Negotiators for a consortium comprising Shell Plc, Equinor ASA and Exxon Mobil Corp. and the government were haggling over “a few outstanding issues” such as the authority’s demand that at least 3% of the gas from the LNG project be reserved for domestic utilization, Biteko told lawmakers late on Tuesday.
The government also wants the consortium to commit to using local content and insurance companies registered in Tanzania for the project, he said.
“If we conclude three outstanding issues, this agreement will be signed in 2025,” said Biteko, who is also Tanzania’s energy minister. “President Samia Suluhu Hassan would like to see this project concluded before” presidential elections in October, he added.
There have been major gas discoveries in Tanzania and Mozambique over the last two decades but development has been delayed for years. The projects have the potential to set the region up as a potential export hub for LNG, the fuel has newfound global importance given US President Donald Trump’s support for hydrocarbon production.

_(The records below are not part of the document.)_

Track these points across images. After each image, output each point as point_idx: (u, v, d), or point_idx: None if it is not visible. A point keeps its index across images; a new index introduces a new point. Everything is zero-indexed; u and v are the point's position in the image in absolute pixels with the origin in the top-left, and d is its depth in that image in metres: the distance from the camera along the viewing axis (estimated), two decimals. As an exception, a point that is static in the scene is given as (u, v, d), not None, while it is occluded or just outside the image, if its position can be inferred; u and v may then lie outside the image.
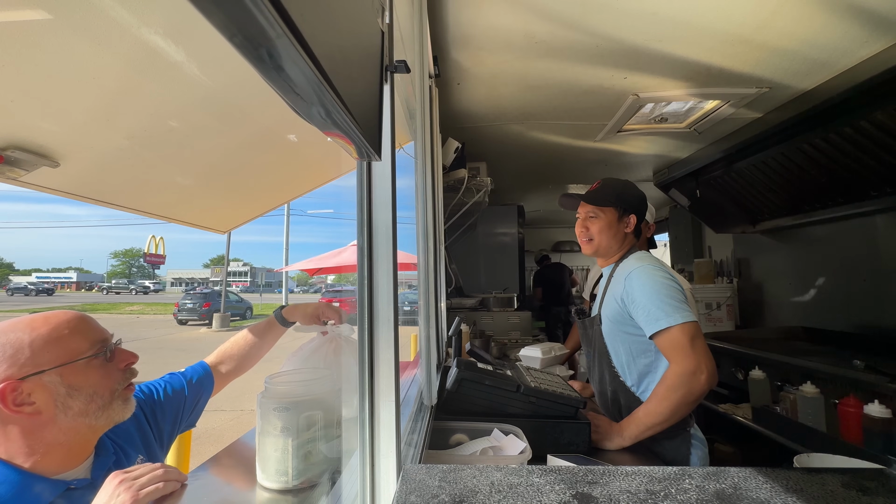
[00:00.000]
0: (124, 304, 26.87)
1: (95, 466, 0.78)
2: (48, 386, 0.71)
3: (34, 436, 0.71)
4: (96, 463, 0.79)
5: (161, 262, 26.40)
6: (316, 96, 0.31)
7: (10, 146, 0.91)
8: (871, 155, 2.04)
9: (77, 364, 0.74)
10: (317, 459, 0.72)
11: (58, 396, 0.71)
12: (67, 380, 0.72)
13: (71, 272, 79.90)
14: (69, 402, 0.72)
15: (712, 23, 1.44)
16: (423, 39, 1.23)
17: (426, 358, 1.28)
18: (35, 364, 0.70)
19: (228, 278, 17.81)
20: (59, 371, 0.72)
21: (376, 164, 0.66)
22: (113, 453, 0.82)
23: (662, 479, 0.64)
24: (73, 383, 0.73)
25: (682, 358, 1.17)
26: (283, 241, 16.43)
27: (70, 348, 0.74)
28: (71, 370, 0.73)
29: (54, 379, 0.71)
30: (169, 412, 0.99)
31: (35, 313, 0.75)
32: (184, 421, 1.04)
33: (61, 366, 0.72)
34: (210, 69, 0.89)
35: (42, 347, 0.71)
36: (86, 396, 0.74)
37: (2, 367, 0.69)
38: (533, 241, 6.40)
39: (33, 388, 0.70)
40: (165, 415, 0.98)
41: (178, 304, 15.41)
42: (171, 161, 1.24)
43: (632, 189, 1.48)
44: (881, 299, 2.39)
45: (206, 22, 0.20)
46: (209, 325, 13.88)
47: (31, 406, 0.70)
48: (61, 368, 0.72)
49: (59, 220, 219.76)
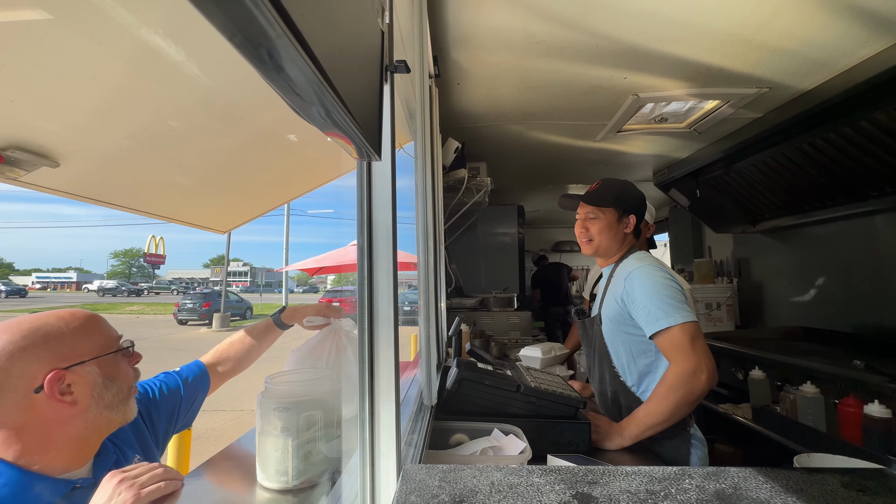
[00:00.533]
0: (124, 304, 26.88)
1: (97, 466, 0.78)
2: (88, 376, 0.72)
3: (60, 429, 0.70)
4: (97, 463, 0.78)
5: (161, 262, 26.42)
6: (316, 96, 0.31)
7: (10, 146, 0.91)
8: (871, 155, 2.04)
9: (111, 356, 0.76)
10: (317, 459, 0.72)
11: (95, 387, 0.72)
12: (104, 371, 0.74)
13: (71, 272, 79.91)
14: (104, 393, 0.73)
15: (712, 23, 1.44)
16: (423, 39, 1.23)
17: (426, 358, 1.28)
18: (78, 354, 0.71)
19: (228, 278, 17.82)
20: (98, 361, 0.73)
21: (376, 164, 0.66)
22: (113, 453, 0.82)
23: (662, 479, 0.64)
24: (108, 374, 0.75)
25: (683, 358, 1.17)
26: (283, 241, 16.42)
27: (102, 341, 0.76)
28: (107, 362, 0.75)
29: (94, 370, 0.73)
30: (164, 412, 0.98)
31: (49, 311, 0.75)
32: (179, 421, 1.03)
33: (101, 356, 0.74)
34: (210, 69, 0.89)
35: (81, 339, 0.73)
36: (116, 388, 0.76)
37: (44, 356, 0.68)
38: (533, 241, 6.40)
39: (75, 378, 0.70)
40: (161, 414, 0.97)
41: (178, 304, 15.42)
42: (171, 161, 1.24)
43: (631, 189, 1.48)
44: (881, 299, 2.39)
45: (206, 22, 0.20)
46: (209, 325, 13.89)
47: (71, 396, 0.70)
48: (99, 359, 0.74)
49: (59, 220, 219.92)
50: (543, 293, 5.25)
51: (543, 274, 5.39)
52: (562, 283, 5.30)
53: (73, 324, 0.73)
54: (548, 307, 5.18)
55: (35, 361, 0.68)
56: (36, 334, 0.69)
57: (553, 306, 5.18)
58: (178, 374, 1.05)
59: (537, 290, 5.29)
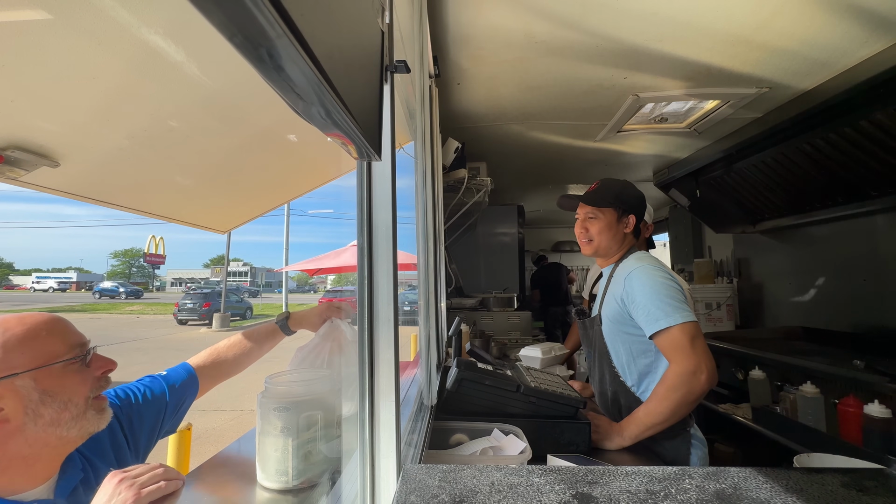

Plans to connect gas discoveries offshore Tanzania to feed an LNG export terminal on the East African nation’s coast have been in the works for more than a decade. The development appeared to gain momentum in 2023 when Hassan expressed her support and negotiations were concluded over the host-government agreement — which outlines commercial legal and fiscal terms — and an amended production-sharing deal with the project consortium but have since slowed.
Tanzania is keen to avoid repeating past mistakes of entering deals in the extractive sector that weren’t beneficial for the country, said Biteko, adding that lawmakers should give the government time to negotiate a good agreement.